Blomkvist sighed. It was a while before he spoke again.
“I had a damned good story. I still hadn’t confronted Wennerström himself, but the story was airtight; if I had published it at that moment I really would have shook him up. It might not have led to an indictment for fraud—the deal had already been approved by the auditors—but I would have damaged his reputation.”
“What went wrong?”
“Somewhere along the way somebody heard about what I was poking my nose into, and Wennerström was made aware of my existence. And all of a sudden a whole bunch of strange things started happening. First I was threatened. Anonymous calls from card telephones that were impossible to trace. Erika was also threatened. It was the usual nonsense: lie down or else we’re going to nail you to a barn door, and so on. She, of course, was mad as a hellcat.”
He took a cigarette from Salander.
“Then something extremely unpleasant happened. Late one night when I left the office I was attacked by two men who just walked up to me and gave me a couple of punches. I got a fat lip and fell down in the street. I couldn’t identify them, but one of them looked like an old biker.”
“So, next…”
“All these goings-on, of course, only had the effect of making Erika very cross indeed, and I got stubborn. We beefed up security at Millennium. The problem was that the harassment was out of all proportion to the content of the story. We couldn’t fathom why all this was happening.”
“But the story you published was something quite different.”

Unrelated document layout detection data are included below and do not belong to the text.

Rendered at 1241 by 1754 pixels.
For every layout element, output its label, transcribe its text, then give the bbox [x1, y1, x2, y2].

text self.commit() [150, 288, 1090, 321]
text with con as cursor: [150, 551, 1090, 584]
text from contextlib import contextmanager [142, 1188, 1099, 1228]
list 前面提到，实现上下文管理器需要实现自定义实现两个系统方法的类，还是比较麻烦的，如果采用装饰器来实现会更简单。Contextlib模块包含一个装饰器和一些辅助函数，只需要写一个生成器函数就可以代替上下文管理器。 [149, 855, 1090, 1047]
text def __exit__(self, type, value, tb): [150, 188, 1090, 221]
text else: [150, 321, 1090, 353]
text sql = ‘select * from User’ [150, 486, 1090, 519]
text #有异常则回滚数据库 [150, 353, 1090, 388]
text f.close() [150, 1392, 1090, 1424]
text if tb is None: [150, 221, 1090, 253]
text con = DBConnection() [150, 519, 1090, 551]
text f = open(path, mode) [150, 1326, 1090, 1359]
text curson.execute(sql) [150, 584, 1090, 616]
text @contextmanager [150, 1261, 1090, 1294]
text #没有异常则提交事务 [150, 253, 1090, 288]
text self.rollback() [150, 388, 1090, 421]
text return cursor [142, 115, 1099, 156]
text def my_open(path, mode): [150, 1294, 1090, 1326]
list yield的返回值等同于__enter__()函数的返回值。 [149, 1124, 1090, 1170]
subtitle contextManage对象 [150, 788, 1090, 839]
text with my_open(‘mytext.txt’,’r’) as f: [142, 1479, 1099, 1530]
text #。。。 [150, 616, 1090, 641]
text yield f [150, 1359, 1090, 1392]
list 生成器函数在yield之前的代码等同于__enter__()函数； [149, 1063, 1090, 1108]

“Exactly. Suddenly we made a breakthrough. We found a source, a Deep Throat in Wennerström’s circle. This source was literally scared to death, and we were only allowed to meet him in hotel rooms. He told us that the money from the Minos affair had been used for weapons deals in the war in Yugoslavia. Wennerström had been making deals with the right-wing Ustashe in Croatia. Not only that, the source was able to give us copies of documents to back it up.”
“You believed him?”
“He was clever. He only ever gave us enough information to lead us to the next source, who would confirm the story. We were even given a photograph of one of Wennerström’s closest colleagues shaking hands with the buyer. It was detailed blockbuster material, and everything seemed verifiable. So we published.”
“And it was a fake.”
“It was all a fake from beginning to end. The documents were skilful forgeries. Wennerström’s lawyer was able to prove that the photograph of Wennerström’s subordinate and the Ustashe leader was a montage of two different images.”
“Fascinating,” Salander said.
“In hindsight it was very easy to see how we had been manipulated. Our original story really had damaged Wennerström. Now that story was drowned in a clever forgery. We published a story that Wennerström could pick apart point by point and prove his innocence.”

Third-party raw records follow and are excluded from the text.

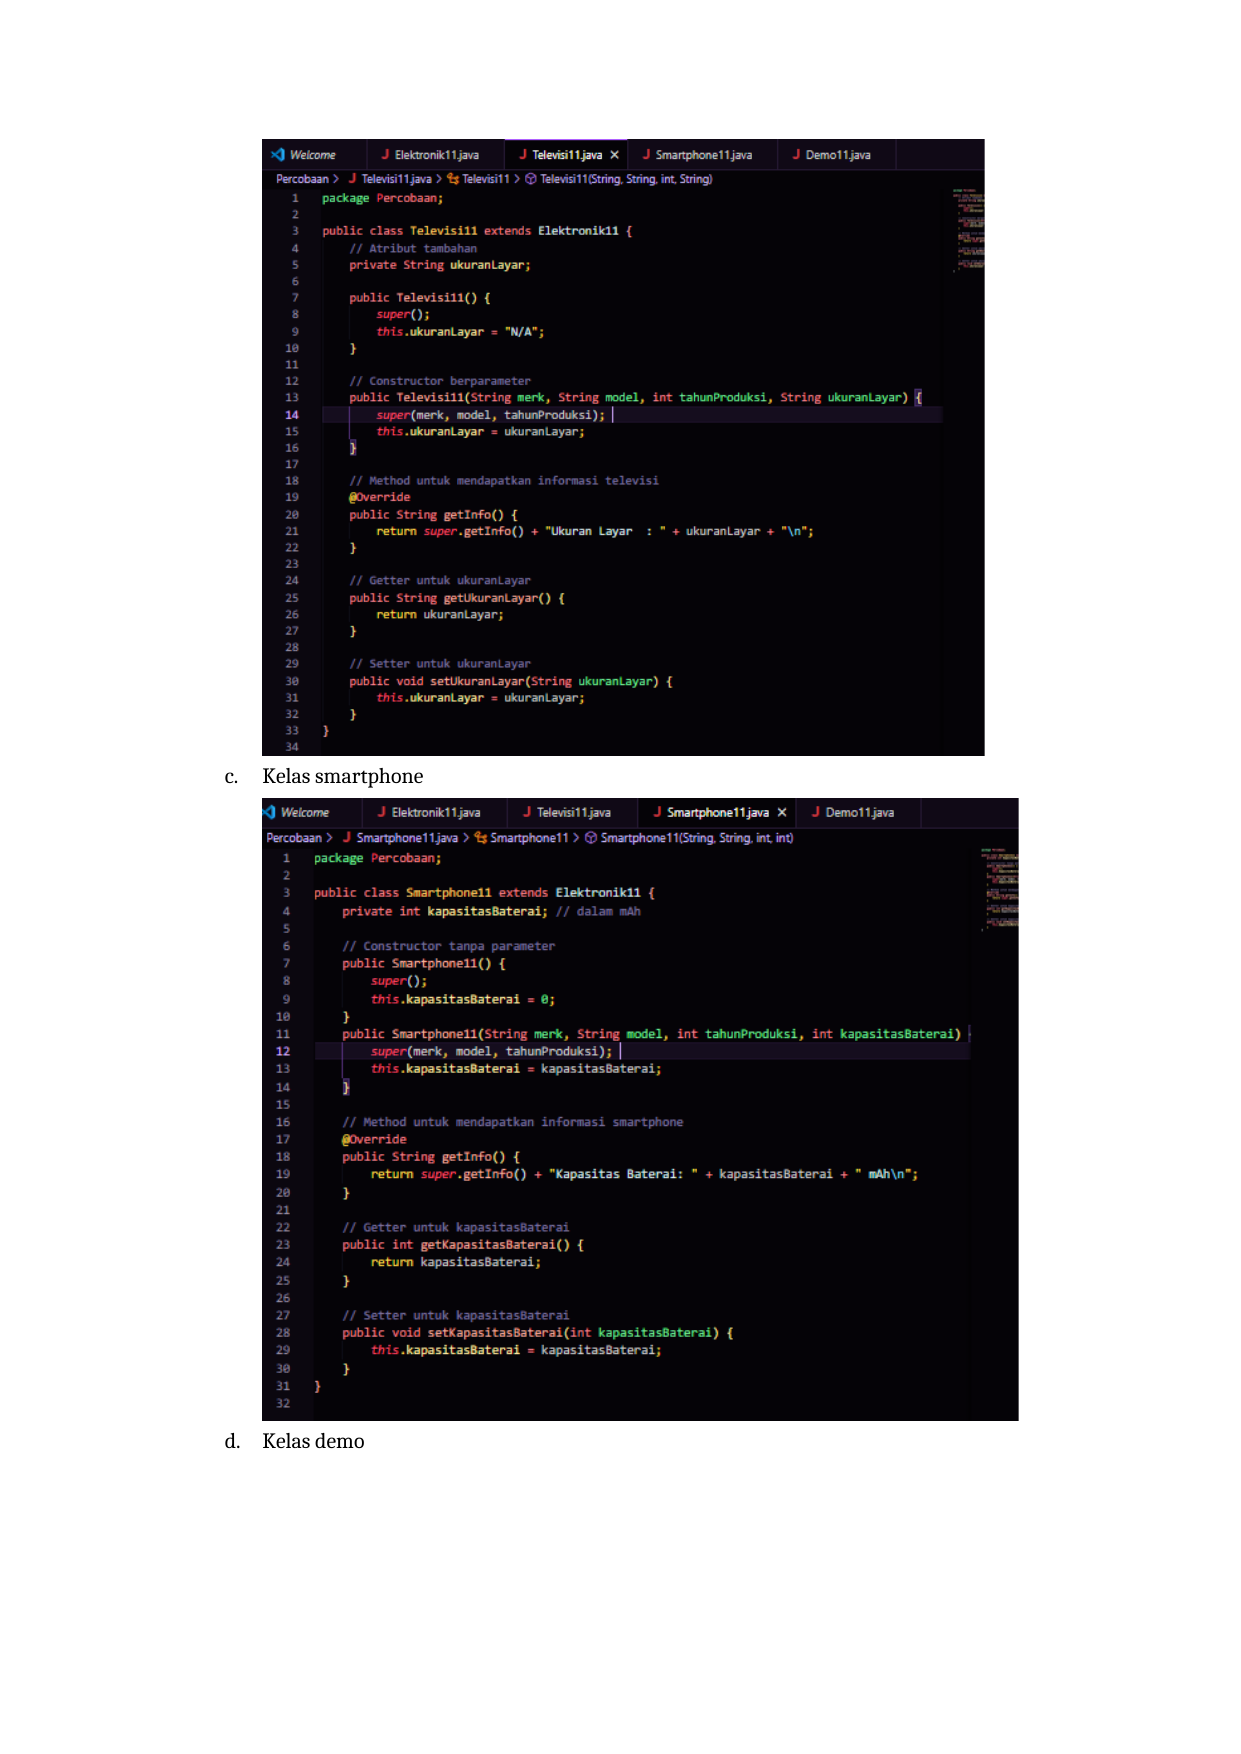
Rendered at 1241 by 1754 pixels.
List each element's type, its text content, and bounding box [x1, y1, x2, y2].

picture [262, 139, 985, 756]
picture [262, 798, 1019, 1421]
list Kelas demo [224, 1429, 1096, 1454]
list Kelas smartphone [224, 764, 1096, 789]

“You couldn’t back down and tell the truth? You had absolutely no proof that Wennerström had committed the falsification?”
“If we had tried to tell the truth and accused Wennerström of being behind the whole thing, nobody would have believed us. It would have looked like a desperate attempt to shift the blame from our stupidity on to an innocent leader of industry.”
“I see.”
“Wennerström had two layers of protection. If the fake had been revealed, he would have been able to claim that it was one of his enemies trying to slander him. And we at Millennium would once again have lost all credibility, since we fell for something that turned out to be false.”
“So you chose not to defend yourself and take the prison sentence.”